EXERCISE OBJECTIVE:
Your reply should reproduce the data below without a single alteration, apart from dropping the images.

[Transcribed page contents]
Start of Block

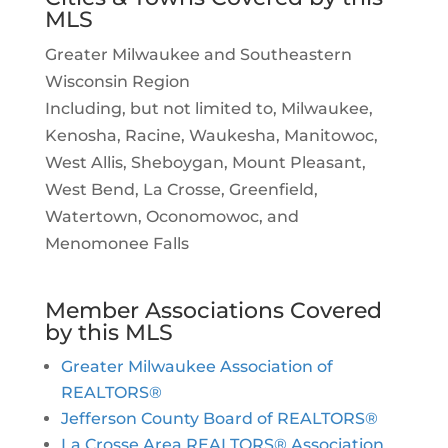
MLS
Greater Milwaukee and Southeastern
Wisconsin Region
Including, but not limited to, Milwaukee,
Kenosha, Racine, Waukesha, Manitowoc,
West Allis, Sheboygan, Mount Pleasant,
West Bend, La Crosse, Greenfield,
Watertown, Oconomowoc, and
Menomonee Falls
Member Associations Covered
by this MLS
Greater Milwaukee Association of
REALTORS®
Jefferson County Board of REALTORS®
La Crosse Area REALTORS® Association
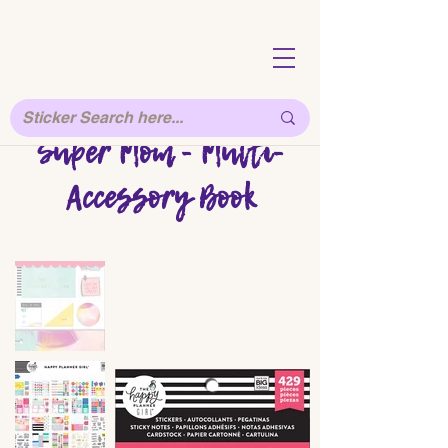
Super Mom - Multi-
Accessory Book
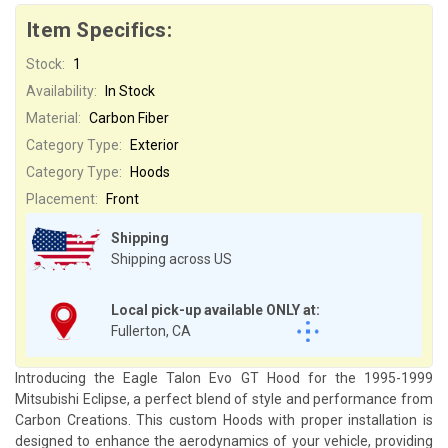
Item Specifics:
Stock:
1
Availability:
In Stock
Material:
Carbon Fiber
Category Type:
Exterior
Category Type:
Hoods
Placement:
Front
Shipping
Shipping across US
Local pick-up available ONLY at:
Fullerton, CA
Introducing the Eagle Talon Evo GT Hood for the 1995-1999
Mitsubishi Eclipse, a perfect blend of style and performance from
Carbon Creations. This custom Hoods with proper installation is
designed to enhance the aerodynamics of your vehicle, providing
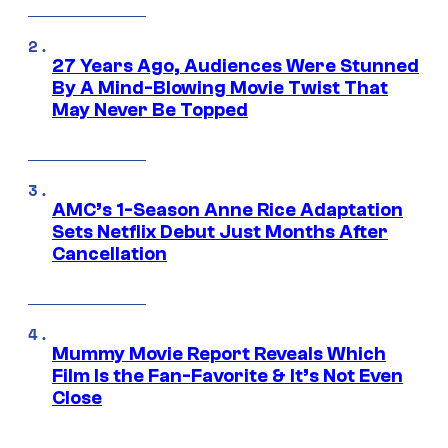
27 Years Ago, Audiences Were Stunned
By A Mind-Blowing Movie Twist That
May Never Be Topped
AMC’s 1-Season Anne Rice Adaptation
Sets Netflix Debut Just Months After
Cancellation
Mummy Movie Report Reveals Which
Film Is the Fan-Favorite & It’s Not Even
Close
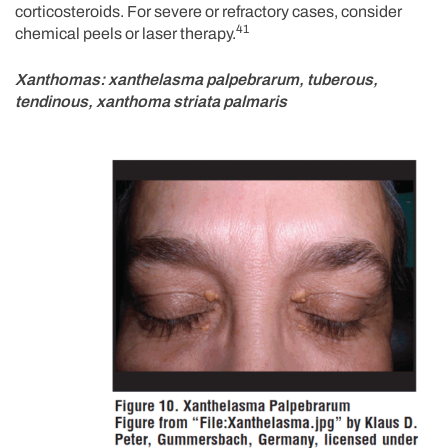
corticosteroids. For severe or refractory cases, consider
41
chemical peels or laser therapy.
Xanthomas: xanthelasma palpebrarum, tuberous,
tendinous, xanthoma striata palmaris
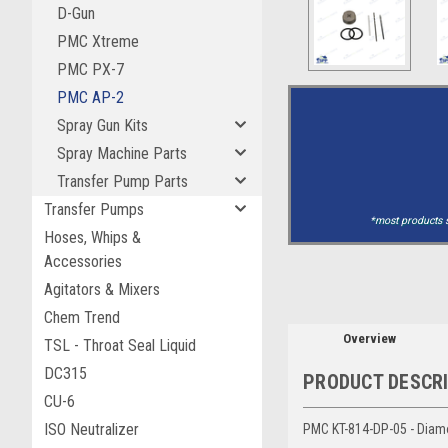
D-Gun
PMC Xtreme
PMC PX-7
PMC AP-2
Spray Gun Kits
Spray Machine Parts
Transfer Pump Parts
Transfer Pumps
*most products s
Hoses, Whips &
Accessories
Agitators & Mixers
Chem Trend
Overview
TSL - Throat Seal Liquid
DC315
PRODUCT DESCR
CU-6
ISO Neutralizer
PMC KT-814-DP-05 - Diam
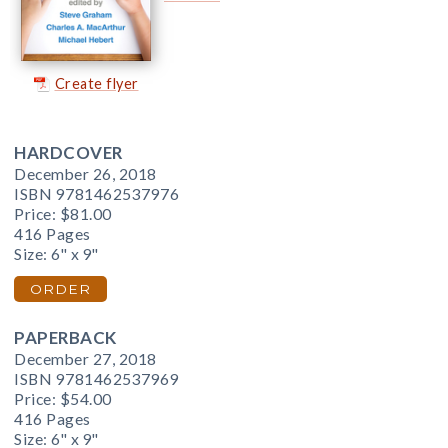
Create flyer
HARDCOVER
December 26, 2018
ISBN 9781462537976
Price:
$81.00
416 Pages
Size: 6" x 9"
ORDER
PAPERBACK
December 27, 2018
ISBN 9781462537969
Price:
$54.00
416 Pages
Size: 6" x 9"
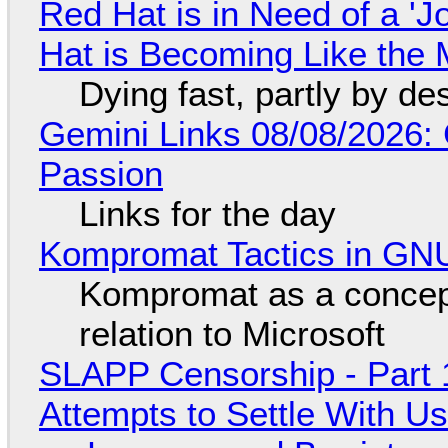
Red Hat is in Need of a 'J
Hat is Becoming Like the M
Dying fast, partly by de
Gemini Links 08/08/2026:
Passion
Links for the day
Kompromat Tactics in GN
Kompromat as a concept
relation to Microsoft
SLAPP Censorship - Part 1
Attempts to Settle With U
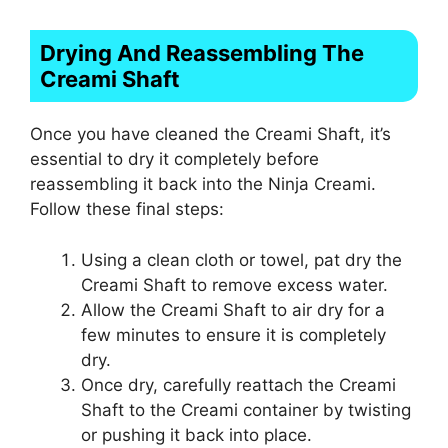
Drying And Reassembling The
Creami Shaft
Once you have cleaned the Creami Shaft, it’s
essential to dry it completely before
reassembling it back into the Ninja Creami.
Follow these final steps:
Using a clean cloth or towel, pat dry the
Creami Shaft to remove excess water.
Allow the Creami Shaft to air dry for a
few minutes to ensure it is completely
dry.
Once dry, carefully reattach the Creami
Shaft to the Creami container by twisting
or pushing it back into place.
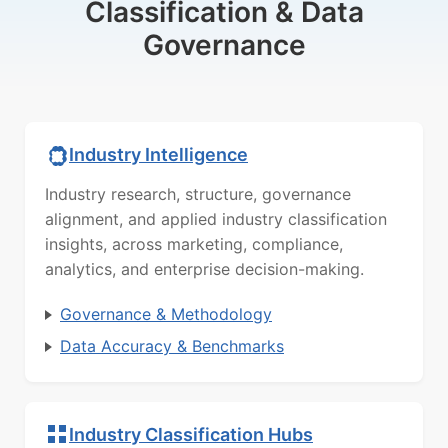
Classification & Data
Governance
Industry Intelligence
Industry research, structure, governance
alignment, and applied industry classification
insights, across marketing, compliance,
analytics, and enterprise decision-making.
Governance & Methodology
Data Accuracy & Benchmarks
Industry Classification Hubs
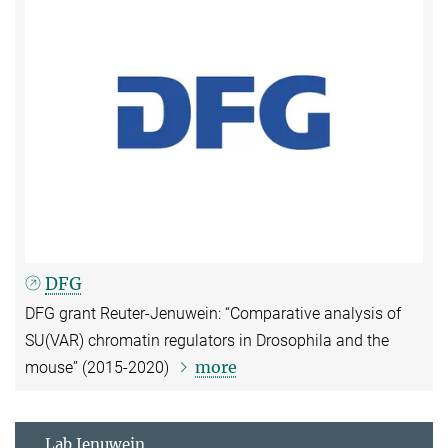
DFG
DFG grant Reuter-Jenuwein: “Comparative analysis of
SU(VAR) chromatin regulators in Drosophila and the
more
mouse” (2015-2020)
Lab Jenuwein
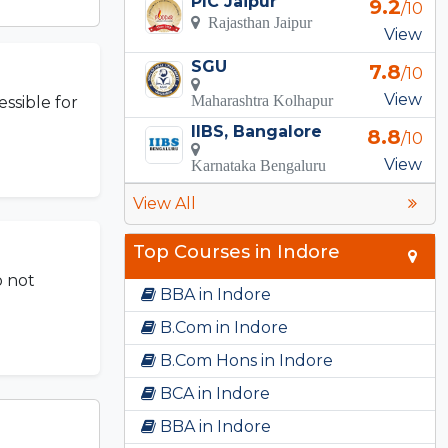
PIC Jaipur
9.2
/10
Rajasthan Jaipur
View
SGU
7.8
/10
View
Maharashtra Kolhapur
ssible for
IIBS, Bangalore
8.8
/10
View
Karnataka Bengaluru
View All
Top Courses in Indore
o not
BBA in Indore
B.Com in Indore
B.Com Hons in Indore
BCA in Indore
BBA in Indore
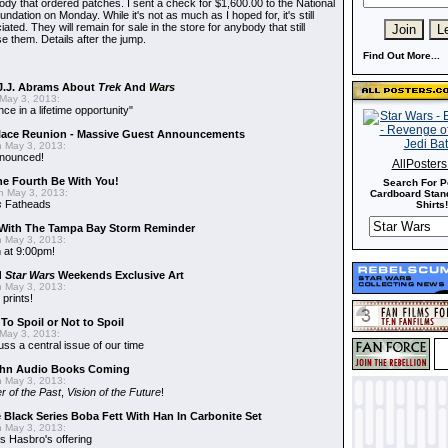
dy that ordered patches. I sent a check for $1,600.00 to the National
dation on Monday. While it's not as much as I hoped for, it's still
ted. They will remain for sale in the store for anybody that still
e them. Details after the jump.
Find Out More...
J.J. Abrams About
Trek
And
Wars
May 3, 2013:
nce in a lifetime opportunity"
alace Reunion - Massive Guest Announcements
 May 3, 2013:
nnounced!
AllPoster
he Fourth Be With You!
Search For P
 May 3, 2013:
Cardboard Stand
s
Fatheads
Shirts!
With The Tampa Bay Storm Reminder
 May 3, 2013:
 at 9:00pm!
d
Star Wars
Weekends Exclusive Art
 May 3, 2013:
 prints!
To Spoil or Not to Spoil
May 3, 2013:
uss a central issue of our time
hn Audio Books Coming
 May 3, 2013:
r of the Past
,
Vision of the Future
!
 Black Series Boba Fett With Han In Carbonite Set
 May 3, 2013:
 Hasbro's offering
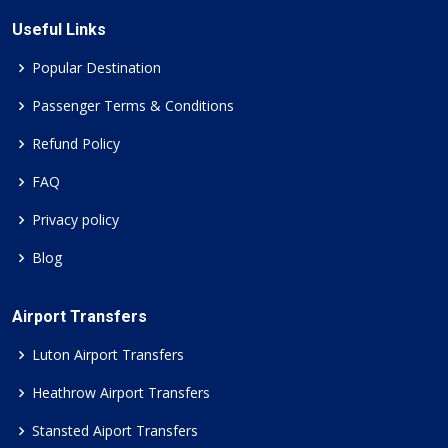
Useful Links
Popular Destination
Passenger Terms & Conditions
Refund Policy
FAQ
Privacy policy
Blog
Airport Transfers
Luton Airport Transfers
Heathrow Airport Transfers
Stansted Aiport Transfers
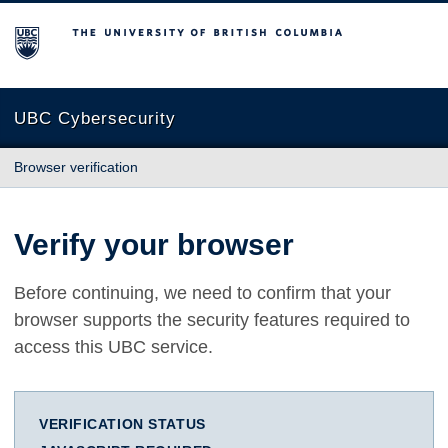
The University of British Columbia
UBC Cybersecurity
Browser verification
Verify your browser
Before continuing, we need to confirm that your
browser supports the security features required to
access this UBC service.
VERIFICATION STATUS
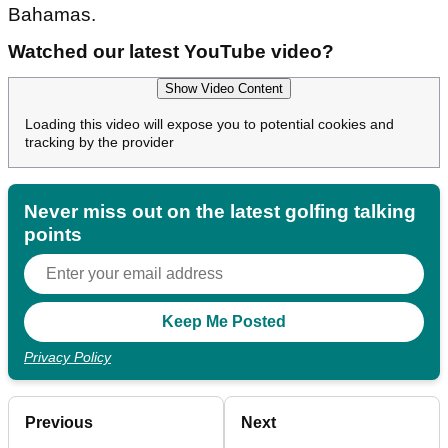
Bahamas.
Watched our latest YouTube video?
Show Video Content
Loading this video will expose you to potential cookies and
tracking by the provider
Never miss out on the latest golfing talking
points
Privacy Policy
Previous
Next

End of Block

EXERCISE SOLUTION:
MLS
Greater Milwaukee and Southeastern
Wisconsin Region
Including, but not limited to, Milwaukee,
Kenosha, Racine, Waukesha, Manitowoc,
West Allis, Sheboygan, Mount Pleasant,
West Bend, La Crosse, Greenfield,
Watertown, Oconomowoc, and
Menomonee Falls
Member Associations Covered
by this MLS
Greater Milwaukee Association of
REALTORS®
Jefferson County Board of REALTORS®
La Crosse Area REALTORS® Association
Super Mom - Multi-
Accessory Book
Item Specifics:
Stock:
1
Availability:
In Stock
Material:
Carbon Fiber
Category Type:
Exterior
Category Type:
Hoods
Placement:
Front
Shipping
Shipping across US
Local pick-up available ONLY at:
Fullerton, CA
Introducing the Eagle Talon Evo GT Hood for the 1995-1999
Mitsubishi Eclipse, a perfect blend of style and performance from
Carbon Creations. This custom Hoods with proper installation is
designed to enhance the aerodynamics of your vehicle, providing
27 Years Ago, Audiences Were Stunned
By A Mind-Blowing Movie Twist That
May Never Be Topped
AMC’s 1-Season Anne Rice Adaptation
Sets Netflix Debut Just Months After
Cancellation
Mummy Movie Report Reveals Which
Film Is the Fan-Favorite & It’s Not Even
Close
corticosteroids. For severe or refractory cases, consider
41
chemical peels or laser therapy.
Xanthomas: xanthelasma palpebrarum, tuberous,
tendinous, xanthoma striata palmaris
D-Gun
PMC Xtreme
PMC PX-7
PMC AP-2
Spray Gun Kits
Spray Machine Parts
Transfer Pump Parts
Transfer Pumps
*most products s
Hoses, Whips &
Accessories
Agitators & Mixers
Chem Trend
Overview
TSL - Throat Seal Liquid
DC315
PRODUCT DESCR
CU-6
ISO Neutralizer
PMC KT-814-DP-05 - Diam
Create flyer
HARDCOVER
December 26, 2018
ISBN 9781462537976
Price:
$81.00
416 Pages
Size: 6" x 9"
ORDER
PAPERBACK
December 27, 2018
ISBN 9781462537969
Price:
$54.00
416 Pages
Size: 6" x 9"
Red Hat is in Need of a 'J
Hat is Becoming Like the M
Dying fast, partly by de
Gemini Links 08/08/2026:
Passion
Links for the day
Kompromat Tactics in GN
Kompromat as a concept
relation to Microsoft
SLAPP Censorship - Part 1
Attempts to Settle With U
Drying And Reassembling The
Creami Shaft
Once you have cleaned the Creami Shaft, it’s
essential to dry it completely before
reassembling it back into the Ninja Creami.
Follow these final steps:
Using a clean cloth or towel, pat dry the
Creami Shaft to remove excess water.
Allow the Creami Shaft to air dry for a
few minutes to ensure it is completely
dry.
Once dry, carefully reattach the Creami
Shaft to the Creami container by twisting
or pushing it back into place.
Classification & Data
Governance
Industry Intelligence
Industry research, structure, governance
alignment, and applied industry classification
insights, across marketing, compliance,
analytics, and enterprise decision-making.
Governance & Methodology
Data Accuracy & Benchmarks
Industry Classification Hubs
DFG
DFG grant Reuter-Jenuwein: “Comparative analysis of
SU(VAR) chromatin regulators in Drosophila and the
more
mouse” (2015-2020)
Lab Jenuwein
PIC Jaipur
9.2
/10
Rajasthan Jaipur
View
SGU
7.8
/10
View
Maharashtra Kolhapur
ssible for
IIBS, Bangalore
8.8
/10
View
Karnataka Bengaluru
View All
Top Courses in Indore
o not
BBA in Indore
B.Com in Indore
B.Com Hons in Indore
BCA in Indore
BBA in Indore
dy that ordered patches. I sent a check for $1,600.00 to the National
dation on Monday. While it's not as much as I hoped for, it's still
ted. They will remain for sale in the store for anybody that still
e them. Details after the jump.
Find Out More...
J.J. Abrams About
Trek
And
Wars
May 3, 2013:
nce in a lifetime opportunity"
alace Reunion - Massive Guest Announcements
 May 3, 2013:
nnounced!
AllPoster
he Fourth Be With You!
Search For P
 May 3, 2013:
Cardboard Stand
s
Fatheads
Shirts!
With The Tampa Bay Storm Reminder
 May 3, 2013:
 at 9:00pm!
d
Star Wars
Weekends Exclusive Art
 May 3, 2013:
 prints!
To Spoil or Not to Spoil
May 3, 2013:
uss a central issue of our time
hn Audio Books Coming
 May 3, 2013:
r of the Past
,
Vision of the Future
!
 Black Series Boba Fett With Han In Carbonite Set
 May 3, 2013:
 Hasbro's offering
Useful Links
Popular Destination
Passenger Terms & Conditions
Refund Policy
FAQ
Privacy policy
Blog
Airport Transfers
Luton Airport Transfers
Heathrow Airport Transfers
Stansted Aiport Transfers
The University of British Columbia
UBC Cybersecurity
Browser verification
Verify your browser
Before continuing, we need to confirm that your
browser supports the security features required to
access this UBC service.
VERIFICATION STATUS
Bahamas.
Watched our latest YouTube video?
Show Video Content
Loading this video will expose you to potential cookies and
tracking by the provider
Never miss out on the latest golfing talking
points
Privacy Policy
Previous
Next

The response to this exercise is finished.